Historically, the black community here has been neglected, said Holy Cross Catholic Church’s Kebran Alexander, who’s lived in Oak Cliff since the 1980s. “There has been decisions by developers that left Oak Cliff particularly vulnerable over decades to neglect and blight.” Indeed, a recent study out of University of North Texas identified the southern half of the city, where Oak Cliff sits, as the most troubling areas of decline. When Alexander and other volunteers from his church came out to help plant the trees, they came across trash, broken bottles, and leftover concrete from prior constructions.
All that has left seniors, who can’t afford to move to other neighborhoods, vulnerable to the heat island effect. Many of their yards are browning and either lack a tree or have an aging one in need of removal. “So you cut a tree down because you were afraid it was going to fall on your house,” Alexander said, “but then, what happens to your cooling bill? And your grass? [These are] things that add to the quality of your health.”
Also vulnerable are students, whose public schools have little shade to provide relief during recess. Alexander called the playgrounds “literal hotboxes.”
Community leaders like Alexander vetted the good intentions of the project’s plan—to make sure they actually help those who need it most and, in essence, to close the trust gap between residents and the organizers. In one instance, for example, the GIS data pinpointed a residential street running parallel to the busy Illinois Avenue as an area to plant trees, but the thing was, few people walk down that stretch of road. ”The kids actually walk down the busy thoroughfare because they are going to the corner store to get drinks or candy,” said Alexander. “It was those types of granular adjustments from the ground level that we were able to give them some insights.”
Roots of a larger goal
When it comes to tackling climate change, and the human consequences of it, planting 1,000 trees seems almost insignificant—even for Dallas. The Texas Trees Foundation’s report suggests that the city will need to increase its tree canopy by about 5 percent to make a dent in curbing the heat island effect. That can mean roughly 300,000 trees. But Grubisich said it’s a good start to push revitalization efforts in at-risk neighborhoods in a city that’s historically favored new developments, and it could eventually generate more data to drive policy change.
The hope is to take their experience in Oak Cliff and repeat it in other neighborhoods across Dallas.

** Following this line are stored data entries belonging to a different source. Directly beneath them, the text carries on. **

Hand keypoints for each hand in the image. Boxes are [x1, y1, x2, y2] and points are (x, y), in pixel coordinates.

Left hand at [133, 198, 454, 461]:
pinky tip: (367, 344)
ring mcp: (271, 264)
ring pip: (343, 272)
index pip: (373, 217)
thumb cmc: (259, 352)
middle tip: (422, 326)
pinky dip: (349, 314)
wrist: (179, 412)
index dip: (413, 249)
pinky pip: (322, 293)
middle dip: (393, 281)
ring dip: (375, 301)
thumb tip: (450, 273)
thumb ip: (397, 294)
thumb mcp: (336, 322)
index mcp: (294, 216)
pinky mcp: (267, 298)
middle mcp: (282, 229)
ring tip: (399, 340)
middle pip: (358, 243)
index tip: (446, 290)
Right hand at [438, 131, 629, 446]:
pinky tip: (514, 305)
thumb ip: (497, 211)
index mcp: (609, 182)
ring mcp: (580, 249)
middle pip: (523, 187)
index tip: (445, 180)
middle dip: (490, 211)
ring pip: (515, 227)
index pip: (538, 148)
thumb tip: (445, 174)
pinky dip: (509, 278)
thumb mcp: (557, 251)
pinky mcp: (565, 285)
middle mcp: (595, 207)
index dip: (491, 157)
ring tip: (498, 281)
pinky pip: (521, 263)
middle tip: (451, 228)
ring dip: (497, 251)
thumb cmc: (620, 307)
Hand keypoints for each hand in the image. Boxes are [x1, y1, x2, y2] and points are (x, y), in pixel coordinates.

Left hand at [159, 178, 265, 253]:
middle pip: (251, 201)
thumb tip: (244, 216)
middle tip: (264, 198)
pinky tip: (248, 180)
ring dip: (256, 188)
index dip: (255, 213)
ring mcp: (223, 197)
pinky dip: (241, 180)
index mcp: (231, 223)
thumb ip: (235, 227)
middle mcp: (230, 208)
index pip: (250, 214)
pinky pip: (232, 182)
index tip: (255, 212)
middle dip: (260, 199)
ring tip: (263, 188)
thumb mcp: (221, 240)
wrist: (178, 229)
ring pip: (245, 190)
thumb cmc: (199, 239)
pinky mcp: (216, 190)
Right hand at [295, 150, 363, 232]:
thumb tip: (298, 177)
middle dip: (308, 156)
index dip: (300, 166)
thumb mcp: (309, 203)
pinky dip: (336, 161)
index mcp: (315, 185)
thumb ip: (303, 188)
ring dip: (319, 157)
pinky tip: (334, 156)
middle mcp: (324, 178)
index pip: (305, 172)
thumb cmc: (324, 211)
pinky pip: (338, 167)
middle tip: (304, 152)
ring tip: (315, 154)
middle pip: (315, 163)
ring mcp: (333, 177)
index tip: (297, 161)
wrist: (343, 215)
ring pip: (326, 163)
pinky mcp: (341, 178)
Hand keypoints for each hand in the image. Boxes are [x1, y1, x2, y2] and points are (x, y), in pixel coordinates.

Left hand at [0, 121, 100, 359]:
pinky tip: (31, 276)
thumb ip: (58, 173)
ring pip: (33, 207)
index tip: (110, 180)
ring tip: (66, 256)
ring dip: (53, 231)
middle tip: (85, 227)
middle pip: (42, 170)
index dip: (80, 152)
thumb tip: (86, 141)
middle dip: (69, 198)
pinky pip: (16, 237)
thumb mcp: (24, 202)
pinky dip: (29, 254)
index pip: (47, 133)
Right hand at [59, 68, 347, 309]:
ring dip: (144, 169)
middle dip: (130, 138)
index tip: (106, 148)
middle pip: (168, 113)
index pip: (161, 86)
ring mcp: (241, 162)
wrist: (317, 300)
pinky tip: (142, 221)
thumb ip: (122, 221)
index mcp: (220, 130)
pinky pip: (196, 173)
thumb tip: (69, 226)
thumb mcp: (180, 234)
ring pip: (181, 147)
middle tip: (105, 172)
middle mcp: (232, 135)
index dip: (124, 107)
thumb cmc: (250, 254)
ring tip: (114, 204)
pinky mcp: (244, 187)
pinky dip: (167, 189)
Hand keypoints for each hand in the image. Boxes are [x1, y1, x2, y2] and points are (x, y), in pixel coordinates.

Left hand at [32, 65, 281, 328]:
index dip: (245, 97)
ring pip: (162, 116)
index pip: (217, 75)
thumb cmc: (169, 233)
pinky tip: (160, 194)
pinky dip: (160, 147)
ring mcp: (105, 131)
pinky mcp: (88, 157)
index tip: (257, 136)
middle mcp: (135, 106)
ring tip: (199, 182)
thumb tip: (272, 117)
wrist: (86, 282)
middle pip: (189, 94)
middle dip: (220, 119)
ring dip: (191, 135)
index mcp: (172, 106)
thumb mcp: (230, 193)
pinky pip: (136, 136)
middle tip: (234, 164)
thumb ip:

The three groups will monitor the neighborhood’s temperatures and health statistics over the next five years, with the Trust for Public Land updating the GIS maps annually. They’ll also maintain the trees over the next two years, during which they’ll come up with a plan to transition the task over to the community and the local government.
For Laura Huffman, the Nature Conservancy’s state director in Texas, the project is about much more than increasing tree canopy. “Part of what we’re doing in this work is generating the science to connect the dots between trees and vegetation and mental health and well-being, and things like asthma,” she said.
Meanwhile, Alexander is under no illusion that this will solve Oak Cliff’s inequality. But, he said, “I have to remain optimistic because we have to start somewhere.” At the very least, the project has piqued the curiosity of the residents. Dozens have already volunteered to help. Others, meanwhile peeked through their blinds to see what was going on, Alexander recalled of the day he volunteered. Some even stepped outside, asking for a tree in their yard.
For many, Alexander said, this was one of the first times they’d seen anybody invested in their neighborhood. And while they might not see immediate benefits—it takes time for trees to mature—they can at least “see the potential.”